Walter Parks Swamp by Chandelier Spirituals Reimagined

Presented by The Arts Council of Martin County and The Lyric Theatre

Walter Parks is an American original and a study in contrasts. Appearing in his one-man show, Swamp by Chandelier – Spirituals Reimagined the Jacksonville, Florida native is dedicated to giving voice to the music of north Florida and the Georgia swamps but he has operatic training. He was the lead guitar player for Richie Havens and spent time in a French monastery. He was trained in the classical viola and plays the electric guitar. He’s a Southerner who now lives in New Jersey. In an interview several years ago, he spoke of why the music of the people who lived around the Okefenokee Swamp touched him, “The most interesting were swamp hollers. They’re melodic messages hunters would sing. They’re beautiful and there is almost a jazz and operatic quality.”
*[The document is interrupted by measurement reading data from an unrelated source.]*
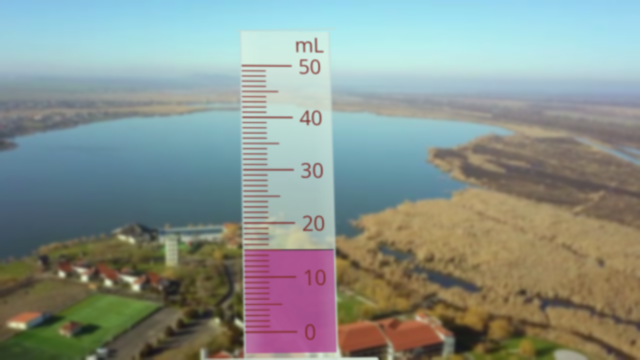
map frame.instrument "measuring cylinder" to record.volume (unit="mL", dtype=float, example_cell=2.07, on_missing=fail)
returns 15
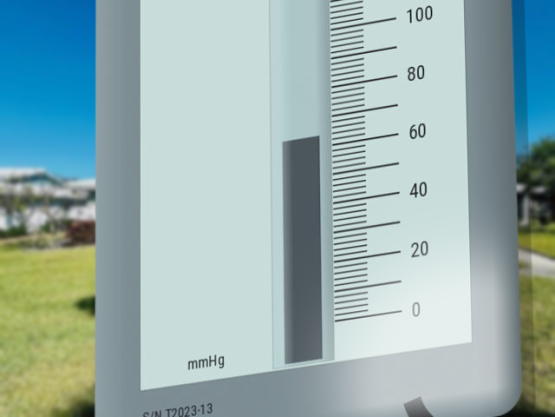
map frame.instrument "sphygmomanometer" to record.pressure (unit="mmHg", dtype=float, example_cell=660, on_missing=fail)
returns 64
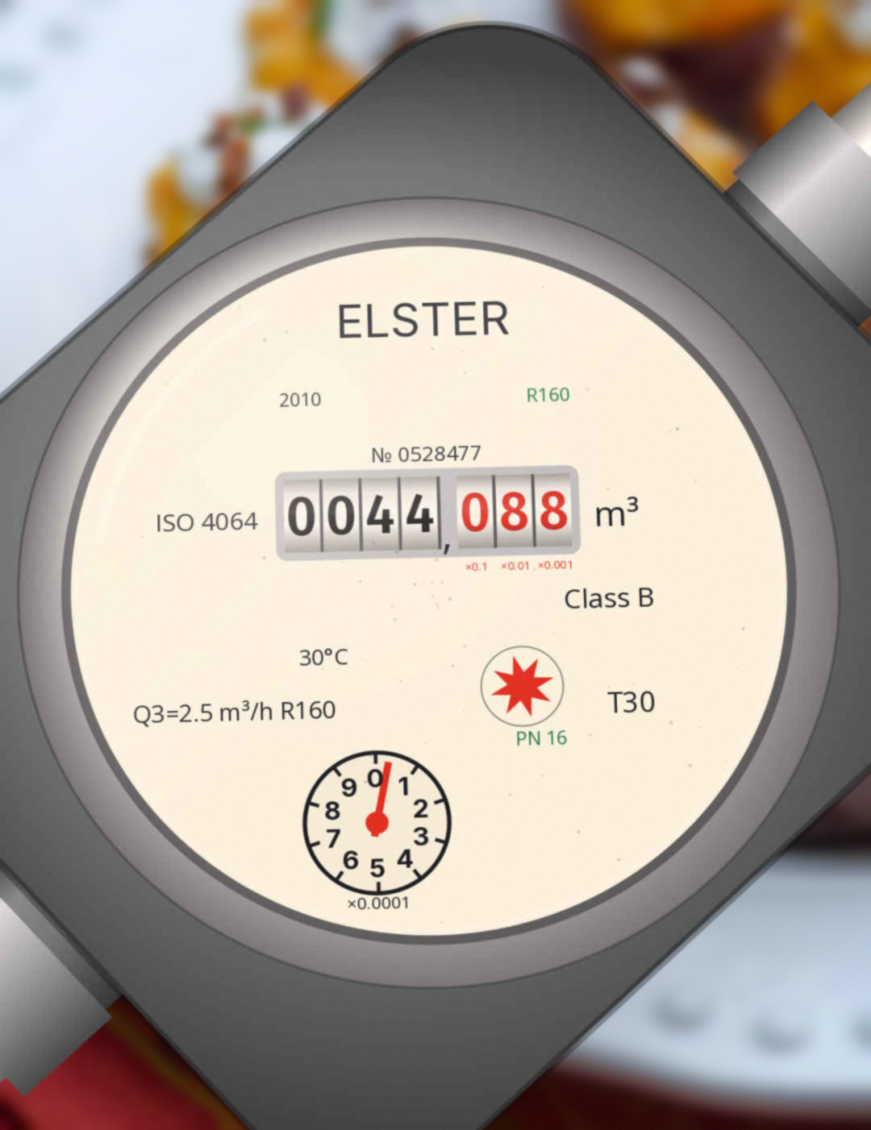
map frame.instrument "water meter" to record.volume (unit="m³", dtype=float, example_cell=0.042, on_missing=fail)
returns 44.0880
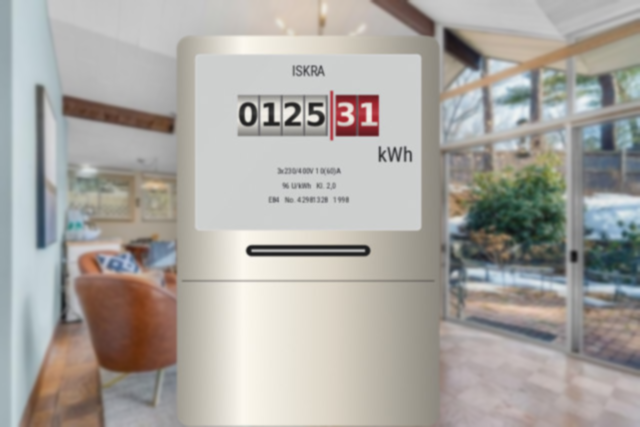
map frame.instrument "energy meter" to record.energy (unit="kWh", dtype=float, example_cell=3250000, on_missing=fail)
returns 125.31
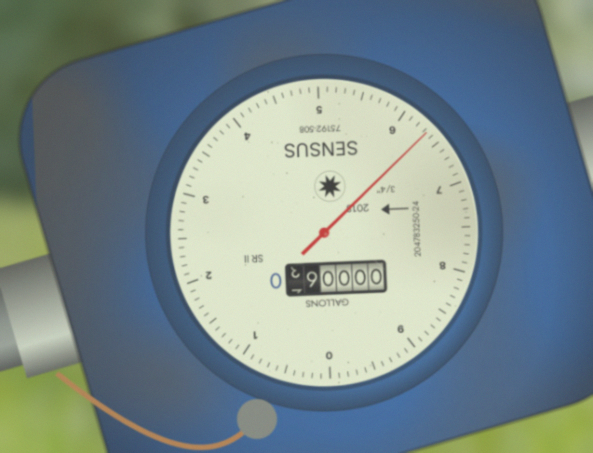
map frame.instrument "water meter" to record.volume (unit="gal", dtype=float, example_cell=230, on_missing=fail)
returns 626.3
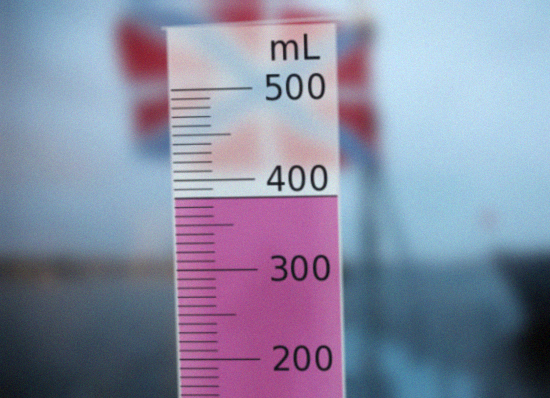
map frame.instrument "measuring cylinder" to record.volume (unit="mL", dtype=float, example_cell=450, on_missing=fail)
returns 380
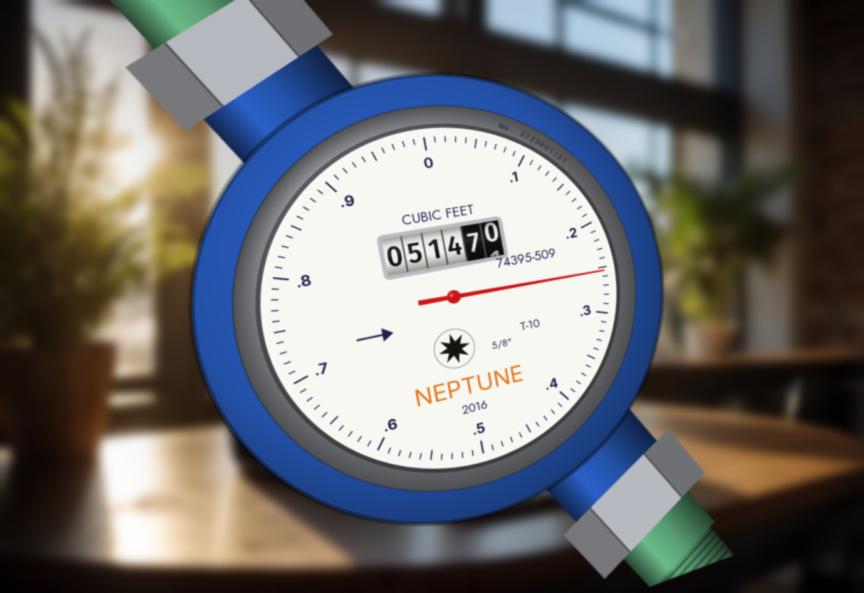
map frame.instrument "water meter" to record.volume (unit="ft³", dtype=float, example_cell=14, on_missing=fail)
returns 51470.25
In Spirituals Reimagined, Parks will present his own compositions of spirituals, hymns and worksongs that were the soundtrack to modern America as well as the songs that they have inspired. “Great Gig in the sky,” a gospel song inspired by a Pink Floyd tune; “Georgia Rice/Up From Under,” a song about the trek of slaves south into Florida; the hymn “How Great Thou Art;” “Freedom,” an upbeat song Richie Havens improvised; “Amazing Grace;” and “Way Down in the Hole,” an upbeat version of the Tom Waits song that was the theme for the television series, “The Wire.” It is an eclectic mix, to be sure.
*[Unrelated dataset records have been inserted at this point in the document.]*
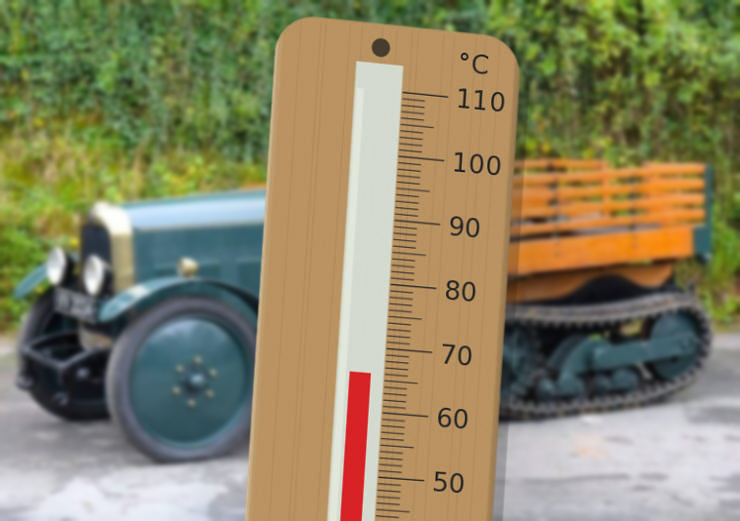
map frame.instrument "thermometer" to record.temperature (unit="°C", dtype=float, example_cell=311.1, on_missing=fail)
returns 66
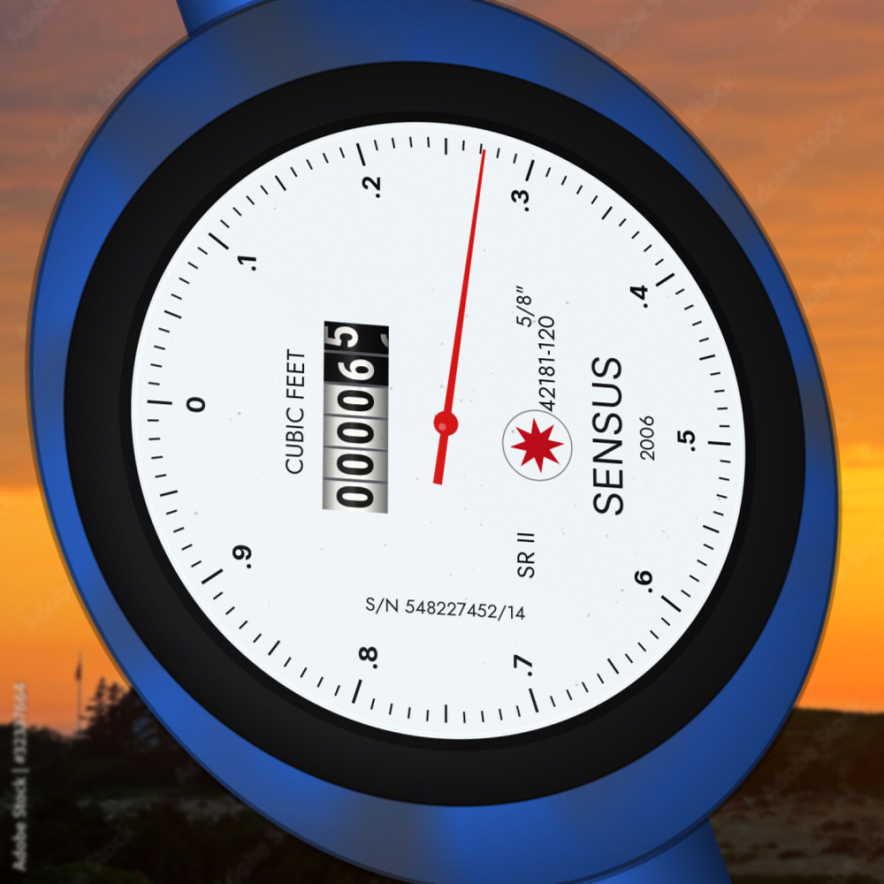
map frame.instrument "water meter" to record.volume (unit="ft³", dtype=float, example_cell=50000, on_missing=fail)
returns 65.27
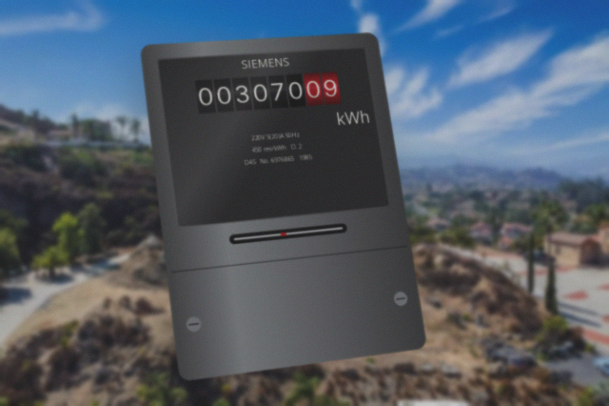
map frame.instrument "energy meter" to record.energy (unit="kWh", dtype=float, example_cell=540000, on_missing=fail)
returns 3070.09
The title “Swamp by Chandelier” comes from the anomaly that a chandelier would be in a swamp. “As out of place as might be an elegant chandelier suspended in the rustic realm of the swamp, one could say the same of human presence in it throughout the years,” Parks shared. He traces the inspiration of the show to his days as a Boy Scout in Jacksonville camping on Billy’s Island in the Okefenokee Swamp. He saw signs of life: old railroad tracks, rusted machinery and an old graveyard and thought that people had lived there once and probably made music. He researched the area in the Library of Congress American Folklife Collection and found the tapes recorded in the Franklin Roosevelt era. For this show, he decided not to replicate the sounds, but to reinterpret the songs with, as he says, “my voice, my guitar and electronic ambient treatments.”

Parks found the music beautiful and haunting. It was the soundtrack of his young life. Later, he would travel Europe with Richie Havens, who was considered worldly and exotic by Europeans. Watching and working with Havens added a layer to his work. Today, his shows feature American roots music, songs he sang with Havens, entertaining stories and his gritty, earthy sound.
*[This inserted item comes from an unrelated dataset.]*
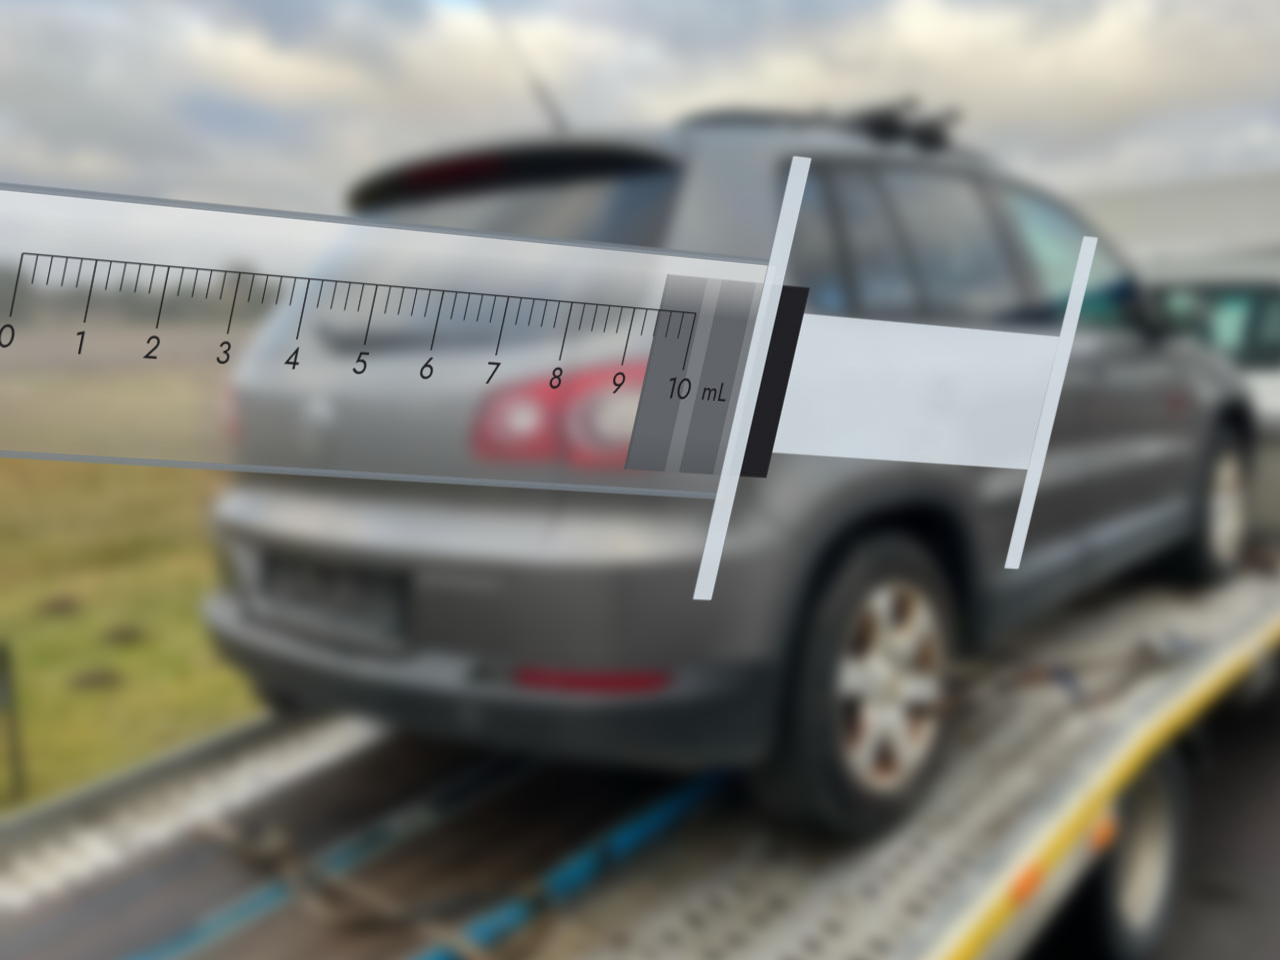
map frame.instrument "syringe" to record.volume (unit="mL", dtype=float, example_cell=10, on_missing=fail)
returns 9.4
In an interview, he explained that he takes the metaphor of the chandelier in the swamp even further.
“I pride myself on presenting myself of the archetype of the Southern gentleman,” he said. “Even though it’s earthy and gritty, I try to be more sophisticated. That’s the chandelier. It’s rootsy, earthy music, but maybe I’ll be in a tuxedo or wearing an old-fashioned hat. I won’t have a chandelier, but maybe a lightbulb, to symbolize the minimal conditions in which people lived in the swamp.” Presented by The Arts Council of Martin County and The Lyric Theatre.